Both have completed cancellation procedures with the China Fund Industry Association. The simultaneous full liquidation of fund managers at Zheshang Fund and Zheshang Asset Management is rare. Notably, the operations of Zheshang Fund and Zheshang Asset Management showed a decline in 2024.
According to Zheshang Securities’ 2024 annual report, Zheshang Fund achieved operating revenue of 187 million yuan and net profit of 20.45 million yuan, down 36.50% and 42.06% year-over-year, respectively. Its wholly owned subsidiary, Zheshang Asset Management, reported revenue of 401 million yuan and net profit of 29.45 million yuan, down 25.7% and 77.83%, respectively.
Emerging Generation Fund Managers Frequently Resign, Some Managed Products Show Strong Performance
Huisheng Fund also announced on March 10 that its fund manager has left. On March 9, the company dismissed Yan Dichao from his role managing Huisheng Advantage Enterprise Fund for one year. Since then, Yan Dichao no longer manages any products.

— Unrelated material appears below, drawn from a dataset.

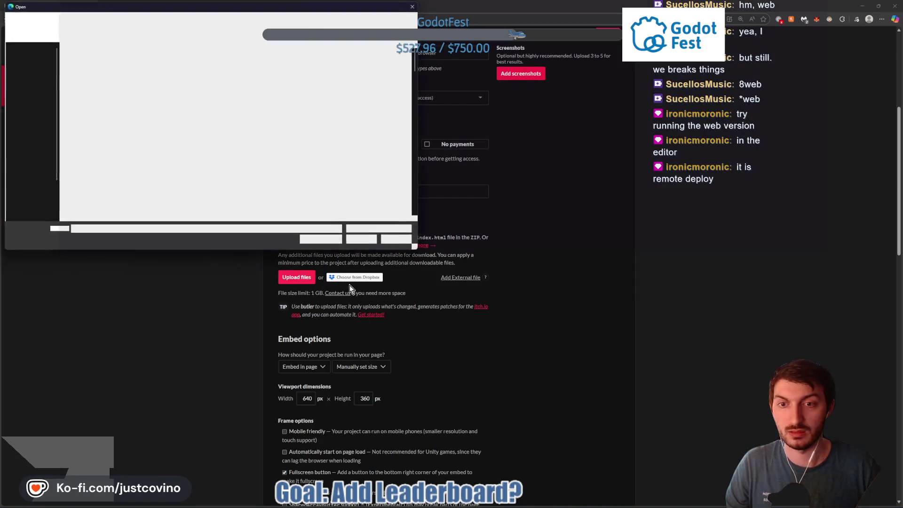
scroll(170, 183, "down", 10)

It is noteworthy that whether it is Pang Yajing, Ping Shuyu, or Yan Dichao from Huisheng Fund, these are all emerging fund managers with relatively short investment management tenures. WIND data shows their management periods are 2.11 years, 3.22 years, and 1.47 years, respectively. Recent departures or full liquidations suggest many fund managers have short management tenures.

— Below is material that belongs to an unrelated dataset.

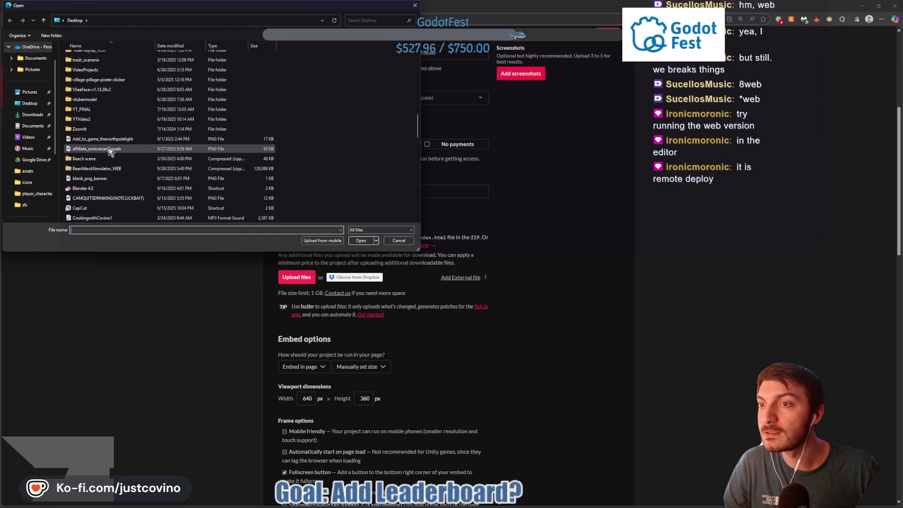
scroll(108, 156, "down", 5)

On February 27, Zhao Xiaoyan, former fund manager of Hengyue Fund, resigned from all managed funds after 4.53 years. Among recent fund managers who resigned from some products, Qi Shichao of Tianhong Fund left multiple index funds on March 7, with an investment tenure of only 1.13 years; Fang Junyi of China Merchants Fund and Li Xuesong of Shanghai Securities (Shangzheng Asset Management) also recently resigned from some managed products, with tenures of 1.37 years and 0.32 years, respectively.
It is worth noting that although some of the resigned or fully liquidated fund managers have poor performance, some emerging managers have performed well, especially those managing products with unique strategies and stock orientations, which have shown good long-term results.
For example, Pang Yajing manages Zheshang Huijin Quantitative Selection, a fund that uses quantitative strategies for allocation and stock selection, with an annualized return of 31.53%. Since she started managing this fund on January 29, 2024, she has added significant positions in stocks like Tianfutongxin, Xinyi Sheng, Zhongji Xuchuang, and Industrial Fuxian, which surged later. Although there has been some rebalancing, her AI-oriented style has persisted. Yan Dichao’s Huisheng Advantage Enterprise Fund also increased or added positions in nonferrous metals and gold stocks in 2025, with an annualized return of 51.55% during his management.
Industry insiders believe that the phenomenon of fund manager departures has become prominent in recent years, with many emerging managers. This includes passive adjustments driven by performance pressures and high-performing managers seeking greater development opportunities. For investors, it is important to understand the reasons for manager departures, evaluate new managers’ performance, and observe before making rash redemption decisions.